Convention democratica. Il colpo d'ala di Biden nel grigiore di Milwaukee
Qualcosa non ha funzionato in questa convention democratica di Milwaukee, e non certo e non solo perché si è svolta in condizioni paradossali, da teatro dell’assurdo, come se la piattaforma Zoom o lo smart working fossero gli araldi del futuro che ci attende e non un mesto palliativo a cui tutto il mondo civile è costretto a causa del Covid-19. Quel « What went wrong? » (cosa è andato storto?), che già sibila assassino a mezza voce fra le fila del Partito democratico, ha vari volti e tante maschere. Quella di Hillary Clinton, per cominciare, riesumata dalla lunga quarantena depressiva seguita alla sua clamorosa sconfitta del 2016 davanti all’outsider Donald Trump e restituita con moltissima cautela alla passerella virtuale del Wisconsin insieme al marito Bill, con un risultato d’immagine umiliante per entrambi: Bill che arringa senza calore il popolo dem mente i social network lo bombardano impietosi diffondendo un imbarazzante massaggio a bordo di un aereo da parte di una delle giovani ancelle del defunto pedofilo Jeffrey Epstein; Hillary che cerca invano di attestarsi come paladina delle donne quando già ci sono la candidata vicepresidente Kamala Harris e la più verace, combattiva e soprattutto più giovane Alexandria Ocasio- Cortez a rubarle la scena.

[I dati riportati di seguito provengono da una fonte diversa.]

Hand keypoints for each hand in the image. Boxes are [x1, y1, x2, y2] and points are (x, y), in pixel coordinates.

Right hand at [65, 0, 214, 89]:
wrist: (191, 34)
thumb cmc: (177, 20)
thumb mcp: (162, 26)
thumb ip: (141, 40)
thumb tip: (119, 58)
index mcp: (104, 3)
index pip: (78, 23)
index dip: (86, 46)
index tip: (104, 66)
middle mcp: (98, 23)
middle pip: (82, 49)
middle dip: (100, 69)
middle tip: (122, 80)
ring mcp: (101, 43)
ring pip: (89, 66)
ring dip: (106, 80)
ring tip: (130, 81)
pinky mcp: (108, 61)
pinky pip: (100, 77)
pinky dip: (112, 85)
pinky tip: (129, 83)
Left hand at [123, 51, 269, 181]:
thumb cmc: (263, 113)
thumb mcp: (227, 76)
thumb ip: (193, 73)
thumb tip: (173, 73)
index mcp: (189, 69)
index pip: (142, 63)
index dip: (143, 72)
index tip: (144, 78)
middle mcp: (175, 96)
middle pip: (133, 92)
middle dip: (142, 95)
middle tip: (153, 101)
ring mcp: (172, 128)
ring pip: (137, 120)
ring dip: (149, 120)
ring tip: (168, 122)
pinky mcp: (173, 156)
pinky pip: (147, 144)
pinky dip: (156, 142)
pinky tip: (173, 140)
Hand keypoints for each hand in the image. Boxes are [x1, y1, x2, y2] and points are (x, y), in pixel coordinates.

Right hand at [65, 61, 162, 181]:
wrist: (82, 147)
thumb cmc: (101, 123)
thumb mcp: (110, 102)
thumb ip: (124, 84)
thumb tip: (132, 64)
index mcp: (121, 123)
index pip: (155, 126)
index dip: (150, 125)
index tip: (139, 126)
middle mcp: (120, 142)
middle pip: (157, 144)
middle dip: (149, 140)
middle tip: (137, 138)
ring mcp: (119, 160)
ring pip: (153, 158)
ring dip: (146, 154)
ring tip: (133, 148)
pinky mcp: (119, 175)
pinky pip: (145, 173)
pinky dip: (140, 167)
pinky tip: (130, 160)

Già, la Ocasio-Cortez. Le hanno dato un minuto scarso a Milwaukee, neanche fosse titolare di una sorta di quota riservata alle minoranze etniche. Se avessero potuto, mugugnano in parecchi, alla trentunenne ragazza del Bronx fedelissima di Bernie Sanders avrebbero addirittura negato la parola. E qui si comincia a capire perché in questa convention democratica qualcosa è andato storto. Non c’è da indagare troppo: era un sinedrio di vecchi, anzi in qualche caso (i Clinton, di sicuro) di vecchie se pur rispettabili larve. Come Jimmy Carter, sventurato e sfortunato ex presidente, che ha 95 anni. O Colin Powell, ex segretario di Stato protagonista della deplorevole manfrina sulle armi di distruzione di massa di Saddam Hussein, che di anni ne fa 85. Rispetto a loro Joe Biden, settantasettenne, sembra un ragazzo. Ma il problema rimane. I giovani dunque dove sono?

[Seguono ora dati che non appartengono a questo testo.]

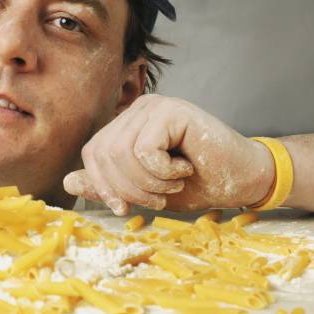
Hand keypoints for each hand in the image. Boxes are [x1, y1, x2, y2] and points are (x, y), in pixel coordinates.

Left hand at [63, 94, 272, 213]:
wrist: (245, 178)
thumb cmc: (199, 183)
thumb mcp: (146, 191)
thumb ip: (110, 184)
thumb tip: (68, 180)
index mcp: (127, 125)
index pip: (92, 154)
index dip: (103, 185)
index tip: (124, 207)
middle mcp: (137, 109)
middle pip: (102, 153)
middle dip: (127, 188)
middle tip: (158, 197)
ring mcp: (154, 106)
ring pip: (121, 153)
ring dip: (148, 182)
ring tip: (174, 181)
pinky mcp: (172, 110)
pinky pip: (145, 149)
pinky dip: (163, 171)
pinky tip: (185, 167)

Diciamolo chiaro, non ci sono. Il vecchio apparato dem li ha strangolati nella culla. Come ha fatto con il promettente sindaco di una cittadina dell’Indiana Pete Buttigieg, come ha fatto con il deputato texano Beto O’Rourke, come ha tentato di fare – ma qui non c’è riuscito – con la pasionaria Ocasio-Cortez. Non ci sono i giovani e apparentemente, sopra quel luccichio di vecchie glorie, non c’è un’idea che sia una, se non quella di chiudere il conto con il quadriennio trumpiano. Troppo poco, per un partito che galoppa storicamente sul futuro.
Ma, che sia un paradosso o l’eterogenesi dei fini poco importa, alla fine è proprio il vecchio Sleepy Joe a cavalcarne una. L’idea vecchia ma intramontabile di una società risanata, unita, solidale, rooseveltianamente nemica soltanto della paura che ha avvelenato l’America con quei quattro cavalieri dell’Apocalisse: la crisi economica, la pandemia, l’ingiustizia sociale e razziale e il cambiamento climatico. In filigrana, uno dei migliori discorsi dem mai sentiti negli ultimi decenni. Più umile dell’obamiano «yes we can», più vicino alla « Great Society » di Lyndon Johnson, più ordinario e insieme più convincente proprio perché viene da un attempato gaffeur che ha perduto due figli e sa bene cosa sia il dolore. Non per niente Biden milita nella politica da cinquant’anni e forse, dietro quel bonario sorriso da irlandese fiducioso nelle capacità dell’uomo, che finora non ha mai sbaragliato avversari ma ha sempre fatto il numero due, si nasconde un anziano Davide che può battere il Golia che semina odio. Con accanto una seconda linea – pardon: una figura giovane, donna, colored – che meglio di Kamaka Harris non avrebbe potuto desiderare.